Tuesday, November 9, 2010

I've got a LOT on my plate right now...

Remember when Superdave said he’d come over to fix up my place in what *may* have been an elaborate ruse to get me into bed and I was all like, “No - my place is unfixable” and he scoffed at the idea and eventually I gave in and allowed him to see the place and then he was all like, “OMG, this place IS unfixable” and then I said, “It’s not so bad” and then he said, “This place should be condemned” and then I was like “that’s really offensive” and then he was like, “Wtf is up with all these zombie survival guides?” and I was like, “You gotta be prepared” and he was like, “What about vampires?” and I was like, “I think we’ve established that I can take a vampire in a fight, you moron” and then he had that look of dread he always gets when he realizes I’m not trying to be funny and now we’re moved into the stable next door? Remember? Ok good.

SD: “This is the perfect use of space. And it looks classy, clean and upmarket.”

ESSIE: “You know what we should get though?”

SD: “A Plasma screen tv?”

ESSIE: “A goat.”

SD: “This isn’t going to work out, is it?”

I’m enjoying it because on the one hand I have furniture - which is good - but on the other hand SuperDave is the neatest human being on the planet whereas I am somewhat like a hurricane that wears jeans and has a 9 to 5. I'm trying not to get too comfortable in the house. It’s like when you are little and your mom has bought you a really cool new dress but she won’t let you play in it because you’ll just get it dirty. The new house is my dress. Playing in it is a metaphor for playing in it, because I still have all those old water pistols left over from last year when I tried to "shoo" the owls off my roof.
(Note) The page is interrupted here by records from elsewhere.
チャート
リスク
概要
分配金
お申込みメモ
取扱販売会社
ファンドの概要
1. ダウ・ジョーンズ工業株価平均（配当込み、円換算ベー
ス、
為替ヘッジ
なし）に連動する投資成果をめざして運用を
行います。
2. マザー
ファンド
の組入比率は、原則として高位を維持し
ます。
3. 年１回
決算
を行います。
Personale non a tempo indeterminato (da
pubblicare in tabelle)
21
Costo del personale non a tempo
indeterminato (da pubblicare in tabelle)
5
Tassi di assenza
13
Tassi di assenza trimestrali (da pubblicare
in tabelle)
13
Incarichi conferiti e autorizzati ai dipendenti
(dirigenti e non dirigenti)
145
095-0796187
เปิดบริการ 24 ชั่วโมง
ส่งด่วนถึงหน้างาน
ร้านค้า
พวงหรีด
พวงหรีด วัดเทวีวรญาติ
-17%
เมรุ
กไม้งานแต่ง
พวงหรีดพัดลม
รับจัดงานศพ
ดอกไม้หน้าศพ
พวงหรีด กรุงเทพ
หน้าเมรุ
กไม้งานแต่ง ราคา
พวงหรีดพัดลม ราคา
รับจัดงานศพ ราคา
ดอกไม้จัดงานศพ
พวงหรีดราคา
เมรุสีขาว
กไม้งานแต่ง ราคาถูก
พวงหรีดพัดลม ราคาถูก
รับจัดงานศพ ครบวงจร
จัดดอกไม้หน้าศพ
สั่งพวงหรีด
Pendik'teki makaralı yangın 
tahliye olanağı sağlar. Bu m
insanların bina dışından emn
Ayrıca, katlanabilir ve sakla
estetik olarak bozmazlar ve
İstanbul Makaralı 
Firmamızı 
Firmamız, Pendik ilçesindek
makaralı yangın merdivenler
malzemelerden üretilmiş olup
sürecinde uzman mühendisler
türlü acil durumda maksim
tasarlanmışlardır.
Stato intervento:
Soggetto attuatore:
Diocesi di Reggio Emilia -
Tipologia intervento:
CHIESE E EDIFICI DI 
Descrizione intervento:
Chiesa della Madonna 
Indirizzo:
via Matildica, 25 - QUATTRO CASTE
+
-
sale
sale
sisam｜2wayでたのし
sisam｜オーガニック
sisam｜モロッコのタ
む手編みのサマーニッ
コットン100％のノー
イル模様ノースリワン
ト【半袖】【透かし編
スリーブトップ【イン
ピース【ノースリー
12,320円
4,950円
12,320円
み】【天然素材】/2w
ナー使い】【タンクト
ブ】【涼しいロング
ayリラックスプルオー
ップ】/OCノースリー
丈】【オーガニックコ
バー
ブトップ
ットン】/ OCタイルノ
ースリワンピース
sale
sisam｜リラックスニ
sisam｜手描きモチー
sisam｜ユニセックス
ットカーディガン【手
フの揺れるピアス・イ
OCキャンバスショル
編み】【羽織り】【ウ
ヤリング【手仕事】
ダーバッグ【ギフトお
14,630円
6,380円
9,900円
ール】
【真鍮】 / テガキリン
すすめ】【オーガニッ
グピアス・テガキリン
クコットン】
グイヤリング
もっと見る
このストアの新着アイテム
However, we’ve decided to divide the chores in a way that plays on our individuals strengths to keep the house orderly.

DAVE:

All home repairs
Furniture assembly
Put up pictures
Driving
Shopping
Cooking
Dishes
Cleaning (general)
Laundry
Vacuuming
Dusting
Folding
Feeding the cat
Washing the car
Remembering birthdays and appointments
Stocktake of groceries
Keeping fridge clean and defrosted
Sweeping, mopping, waxing
Arranging CDs and DVDs in alphabetical order
Bug control
Filling documents
Window washing
Entertaining guests and organizing parties

ME:

Being Awesome

Really, I think he got a good deal.

4 comments:

  1. I'm "Not feeding the Cat"! The Cat hairs fall out everywhere... So either the cat goes, or he dies of starvation and I bury him! Either way, goodbye Sweeney Todd!!!-SD

    ReplyDelete
  2. Oh and if you don't like living in a neat and tidy manner, you are welcome to mess up our perfect "HOME" created through all my hard work out of love and blood and sweat, but then it will very soon be exactly like the dump you used to live in next door! But I will be gone by the time it is even 1 tenth as bad as that! But my Angel, that choice is only yours to make!!! ;-D : SD

    ReplyDelete
  3. No, no, I'll give up the goat, you win!

    PS. You're not feeding the cat? Someone should...

    ReplyDelete
  4. On an almost unrelated note, there are vampire survival guides. You should pick one up. There are things about the vampire uprising even I DIDN'T KNOW!!! And I'm a vampire and zombie expert.